In the book on bipolar I am working on, I ask readers to conceive of “up” as simply being higher than “down.” With down, though, I’m suggesting the very opposite - that depression is as complicated as one can get.
To illustrate my point, I bring up the example of Abraham Lincoln. Here’s the deal …
In his 2005 Lincoln’s Melancholy, author Joshua Shenk details two severe depressions Lincoln experienced as a young man. According to Mr Shenk, these two depressive episodes together would suffice for a modern clinician to make a diagnosis of “recurrent” major depression. As Mr Shenk points out, two previous depressions set up the strong possibility of a third and a fourth.
According to Goodwin and Jamison in the second edition to Manic-Depressive Illness, highly recurrent depression needs to be regarded as part of the bipolar spectrum.
Or was something different going on? Experts talk of “double depression,” major depression followed by mild depression, or “dysthymia.” The dysthymia, in turn, could have seamlessly transitioned into greater severity - three depressions in one, in effect. In this scenario, Lincoln’s depression would have assumed an unbroken “chronic” course.

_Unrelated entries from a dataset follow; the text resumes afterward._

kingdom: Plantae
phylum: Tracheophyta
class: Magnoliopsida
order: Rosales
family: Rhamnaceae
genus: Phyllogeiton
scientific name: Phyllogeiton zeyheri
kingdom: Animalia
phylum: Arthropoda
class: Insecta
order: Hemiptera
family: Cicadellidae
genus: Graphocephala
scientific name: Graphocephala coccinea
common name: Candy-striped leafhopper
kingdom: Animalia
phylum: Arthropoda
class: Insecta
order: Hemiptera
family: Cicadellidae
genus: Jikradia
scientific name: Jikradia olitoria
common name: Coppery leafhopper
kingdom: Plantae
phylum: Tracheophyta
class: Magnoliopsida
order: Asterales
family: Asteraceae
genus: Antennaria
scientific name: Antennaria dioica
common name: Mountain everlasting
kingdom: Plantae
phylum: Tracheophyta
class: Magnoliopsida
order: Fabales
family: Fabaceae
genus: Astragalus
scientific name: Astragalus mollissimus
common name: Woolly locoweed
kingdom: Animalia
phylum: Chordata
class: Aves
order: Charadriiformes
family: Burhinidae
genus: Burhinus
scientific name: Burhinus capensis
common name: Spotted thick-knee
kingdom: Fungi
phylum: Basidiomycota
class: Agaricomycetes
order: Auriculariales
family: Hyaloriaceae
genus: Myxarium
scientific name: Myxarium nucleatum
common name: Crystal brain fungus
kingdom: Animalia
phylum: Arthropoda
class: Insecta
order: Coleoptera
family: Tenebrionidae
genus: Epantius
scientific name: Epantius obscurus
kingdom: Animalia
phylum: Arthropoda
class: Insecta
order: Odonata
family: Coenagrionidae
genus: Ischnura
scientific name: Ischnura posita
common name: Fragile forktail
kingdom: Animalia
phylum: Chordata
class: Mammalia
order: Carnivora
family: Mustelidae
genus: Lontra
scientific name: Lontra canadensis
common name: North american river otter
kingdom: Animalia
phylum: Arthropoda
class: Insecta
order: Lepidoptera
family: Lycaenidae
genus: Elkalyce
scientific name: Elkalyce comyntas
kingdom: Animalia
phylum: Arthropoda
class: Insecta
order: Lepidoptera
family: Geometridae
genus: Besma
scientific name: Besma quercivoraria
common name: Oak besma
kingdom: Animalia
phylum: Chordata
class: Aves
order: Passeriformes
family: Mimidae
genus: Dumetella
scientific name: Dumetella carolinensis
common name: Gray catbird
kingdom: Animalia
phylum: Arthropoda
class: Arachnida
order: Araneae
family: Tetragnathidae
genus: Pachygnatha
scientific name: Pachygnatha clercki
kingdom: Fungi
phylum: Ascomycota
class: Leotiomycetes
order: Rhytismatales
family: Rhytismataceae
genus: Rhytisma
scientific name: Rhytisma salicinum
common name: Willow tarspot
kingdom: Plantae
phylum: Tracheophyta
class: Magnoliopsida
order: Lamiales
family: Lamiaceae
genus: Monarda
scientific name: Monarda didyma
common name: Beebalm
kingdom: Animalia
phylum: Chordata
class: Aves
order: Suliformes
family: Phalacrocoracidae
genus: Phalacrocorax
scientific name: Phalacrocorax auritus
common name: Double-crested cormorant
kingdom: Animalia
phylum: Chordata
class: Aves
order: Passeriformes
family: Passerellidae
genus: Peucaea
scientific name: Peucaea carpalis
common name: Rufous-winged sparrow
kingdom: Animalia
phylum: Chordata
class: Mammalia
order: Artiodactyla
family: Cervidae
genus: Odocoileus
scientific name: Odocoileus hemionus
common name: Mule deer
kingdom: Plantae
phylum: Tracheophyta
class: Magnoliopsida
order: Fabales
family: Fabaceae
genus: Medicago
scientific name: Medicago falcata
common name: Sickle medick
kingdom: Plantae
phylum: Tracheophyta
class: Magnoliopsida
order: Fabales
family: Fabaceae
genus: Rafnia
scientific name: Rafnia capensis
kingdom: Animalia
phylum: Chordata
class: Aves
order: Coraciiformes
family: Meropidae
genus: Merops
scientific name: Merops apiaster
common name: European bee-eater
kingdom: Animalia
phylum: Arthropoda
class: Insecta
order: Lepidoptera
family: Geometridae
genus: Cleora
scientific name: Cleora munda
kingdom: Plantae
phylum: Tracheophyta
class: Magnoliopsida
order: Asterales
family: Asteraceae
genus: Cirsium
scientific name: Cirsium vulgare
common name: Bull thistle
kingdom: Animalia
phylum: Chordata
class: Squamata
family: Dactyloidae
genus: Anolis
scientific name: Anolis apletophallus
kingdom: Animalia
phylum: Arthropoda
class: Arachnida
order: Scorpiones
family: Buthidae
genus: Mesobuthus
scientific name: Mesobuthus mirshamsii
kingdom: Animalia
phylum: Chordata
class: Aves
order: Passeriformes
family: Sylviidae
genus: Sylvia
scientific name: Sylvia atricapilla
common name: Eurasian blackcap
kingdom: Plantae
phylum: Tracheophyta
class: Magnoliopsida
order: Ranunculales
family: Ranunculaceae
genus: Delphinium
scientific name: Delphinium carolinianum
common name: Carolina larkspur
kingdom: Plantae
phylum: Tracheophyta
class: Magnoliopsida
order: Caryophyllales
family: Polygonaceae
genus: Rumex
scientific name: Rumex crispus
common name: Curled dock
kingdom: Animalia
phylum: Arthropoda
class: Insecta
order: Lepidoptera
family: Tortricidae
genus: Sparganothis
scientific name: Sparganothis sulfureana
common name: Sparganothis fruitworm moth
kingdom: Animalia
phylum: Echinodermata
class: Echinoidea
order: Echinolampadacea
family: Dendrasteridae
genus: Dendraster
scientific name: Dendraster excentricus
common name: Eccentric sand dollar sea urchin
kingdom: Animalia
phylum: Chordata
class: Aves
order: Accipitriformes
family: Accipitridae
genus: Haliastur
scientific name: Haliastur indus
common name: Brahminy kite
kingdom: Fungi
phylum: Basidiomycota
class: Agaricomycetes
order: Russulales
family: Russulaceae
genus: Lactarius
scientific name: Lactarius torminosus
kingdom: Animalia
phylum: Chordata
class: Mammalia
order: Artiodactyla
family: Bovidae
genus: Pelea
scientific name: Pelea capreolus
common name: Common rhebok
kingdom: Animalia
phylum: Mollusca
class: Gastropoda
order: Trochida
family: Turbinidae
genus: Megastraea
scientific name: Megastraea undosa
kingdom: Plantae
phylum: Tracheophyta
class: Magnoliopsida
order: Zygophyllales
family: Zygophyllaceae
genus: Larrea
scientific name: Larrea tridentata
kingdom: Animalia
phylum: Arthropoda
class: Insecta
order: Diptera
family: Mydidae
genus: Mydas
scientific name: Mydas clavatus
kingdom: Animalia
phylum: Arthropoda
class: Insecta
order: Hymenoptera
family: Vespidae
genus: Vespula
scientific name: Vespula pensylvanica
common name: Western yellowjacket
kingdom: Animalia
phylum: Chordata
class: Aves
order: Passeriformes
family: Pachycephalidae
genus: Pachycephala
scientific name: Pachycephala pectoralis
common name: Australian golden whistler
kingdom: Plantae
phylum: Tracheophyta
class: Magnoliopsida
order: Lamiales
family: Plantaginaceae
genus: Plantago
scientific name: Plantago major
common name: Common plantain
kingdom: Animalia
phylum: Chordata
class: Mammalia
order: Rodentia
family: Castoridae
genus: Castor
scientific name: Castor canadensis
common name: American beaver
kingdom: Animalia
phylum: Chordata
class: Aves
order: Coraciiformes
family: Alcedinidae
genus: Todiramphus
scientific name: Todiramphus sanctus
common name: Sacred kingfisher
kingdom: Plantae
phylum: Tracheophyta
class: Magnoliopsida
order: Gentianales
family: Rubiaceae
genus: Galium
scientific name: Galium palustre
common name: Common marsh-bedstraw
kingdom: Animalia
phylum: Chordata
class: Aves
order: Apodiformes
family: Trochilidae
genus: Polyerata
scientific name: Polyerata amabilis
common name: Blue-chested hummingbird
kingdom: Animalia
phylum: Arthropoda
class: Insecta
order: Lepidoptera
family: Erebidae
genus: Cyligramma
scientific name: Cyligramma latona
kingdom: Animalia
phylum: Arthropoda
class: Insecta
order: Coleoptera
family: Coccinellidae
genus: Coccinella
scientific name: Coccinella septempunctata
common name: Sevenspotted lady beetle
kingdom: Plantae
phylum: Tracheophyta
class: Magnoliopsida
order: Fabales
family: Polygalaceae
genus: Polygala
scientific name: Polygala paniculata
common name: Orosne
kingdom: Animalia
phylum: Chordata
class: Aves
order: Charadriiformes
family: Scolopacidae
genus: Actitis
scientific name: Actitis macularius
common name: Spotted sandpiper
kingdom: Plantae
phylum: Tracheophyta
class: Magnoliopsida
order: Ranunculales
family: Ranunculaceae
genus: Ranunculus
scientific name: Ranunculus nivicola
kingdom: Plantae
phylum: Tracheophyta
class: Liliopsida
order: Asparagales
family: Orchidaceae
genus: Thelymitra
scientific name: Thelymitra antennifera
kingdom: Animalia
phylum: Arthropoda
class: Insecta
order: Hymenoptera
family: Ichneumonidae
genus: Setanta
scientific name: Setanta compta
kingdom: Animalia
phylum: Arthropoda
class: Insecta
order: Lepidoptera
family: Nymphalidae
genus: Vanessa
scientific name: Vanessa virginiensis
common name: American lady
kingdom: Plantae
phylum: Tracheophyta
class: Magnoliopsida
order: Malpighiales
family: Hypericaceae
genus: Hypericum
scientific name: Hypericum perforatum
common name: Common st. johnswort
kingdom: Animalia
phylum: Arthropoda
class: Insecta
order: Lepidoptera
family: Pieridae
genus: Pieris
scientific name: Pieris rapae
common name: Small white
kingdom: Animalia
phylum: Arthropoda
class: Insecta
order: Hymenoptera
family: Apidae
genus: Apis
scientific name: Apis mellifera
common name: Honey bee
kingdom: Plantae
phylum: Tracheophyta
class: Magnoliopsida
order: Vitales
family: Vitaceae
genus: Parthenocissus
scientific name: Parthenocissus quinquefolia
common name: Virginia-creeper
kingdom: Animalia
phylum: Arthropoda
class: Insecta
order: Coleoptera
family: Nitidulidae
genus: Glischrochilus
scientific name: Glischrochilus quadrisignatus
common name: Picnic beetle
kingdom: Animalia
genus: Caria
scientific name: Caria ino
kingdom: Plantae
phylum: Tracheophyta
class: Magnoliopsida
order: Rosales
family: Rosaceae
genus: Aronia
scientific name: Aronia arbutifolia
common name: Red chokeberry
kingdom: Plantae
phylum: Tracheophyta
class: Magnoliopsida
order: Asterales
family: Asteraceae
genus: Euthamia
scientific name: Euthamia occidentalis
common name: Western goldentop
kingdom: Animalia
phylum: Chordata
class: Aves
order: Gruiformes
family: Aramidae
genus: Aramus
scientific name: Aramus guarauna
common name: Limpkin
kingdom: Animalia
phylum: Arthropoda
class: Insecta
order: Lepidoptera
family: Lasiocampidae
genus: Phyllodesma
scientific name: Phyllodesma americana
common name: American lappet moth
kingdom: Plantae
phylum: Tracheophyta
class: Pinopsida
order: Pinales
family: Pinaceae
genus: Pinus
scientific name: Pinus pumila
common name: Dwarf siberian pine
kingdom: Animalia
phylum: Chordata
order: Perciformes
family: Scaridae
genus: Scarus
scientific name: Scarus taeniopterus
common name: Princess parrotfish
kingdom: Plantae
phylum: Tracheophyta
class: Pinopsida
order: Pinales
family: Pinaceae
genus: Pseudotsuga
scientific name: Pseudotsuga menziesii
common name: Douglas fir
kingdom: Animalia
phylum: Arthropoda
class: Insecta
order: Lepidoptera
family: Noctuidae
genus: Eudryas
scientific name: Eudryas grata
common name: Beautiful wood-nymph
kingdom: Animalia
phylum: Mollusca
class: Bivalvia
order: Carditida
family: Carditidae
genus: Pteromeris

Or was his dysthymia really something else? Perhaps mild depression was Lincoln’s true “normal,” part of his temperament or personality, as good as it was going to get for him. We know that throughout his life, Lincoln never shook off being depressed. Yet, we also know that Lincoln was a jokester who loved to laugh. Was this how he medicated his depression? Or was this a symptom of “atypical” depression?
Let’s confuse you even more …
Lincoln’s two early depressions coincided with devastating loss in his life. The first one followed the loss of a dear woman companion. At first, he seemed to be coping. Then winter set in and the bottom fell out.
His second depression coincided with an economic collapse that scuttled an ambitious public works program that the young politician had championed as a rising star in the Illinois legislature. The state was now saddled in huge debt, and Lincoln bore the brunt of the blame.
A more hard-boiled soul would have absorbed the brunt of both losses and moved on. But Lincoln took it personally. Winter set in. He broke off his engagement to Mary Todd (whom he later married) and descended into a black hole.
"I am now the most miserable man living," he wrote to a friend.
Maybe Lincoln’s strong capacity for empathy proved a hindrance. Maybe he couldn’t let go. Or maybe winter had something to do with it, a seasonal depression, what today we call “seasonal affective disorder.”
Or maybe Lincoln was especially vulnerable to stress, which can trigger depression. As Mr Shenk points out, these were changing times. For the first time in history, young men were no longer doomed to living the lives they were born into. But opportunity came at a huge cost, with no safety net or traditional family-community supports.
Feeding into stress and depression is early trauma. As a boy, Lincoln had lost both a mother and a sister. Plus he didn’t fit in on the farm or get along with his father. We can make the argument that by the time Lincoln reached adulthood, both his genes and environment made him a sitting duck.
Confused? We may call it “depression,” but when we open the hood and poke around to see what is really going on, we are forced to admit we have no idea.
Just to confuse you even more, against all odds, this social misfit, this extremely vulnerable man, went on to become one of the most transcendent figures in history. How could that be?
As I said, depression is complicated.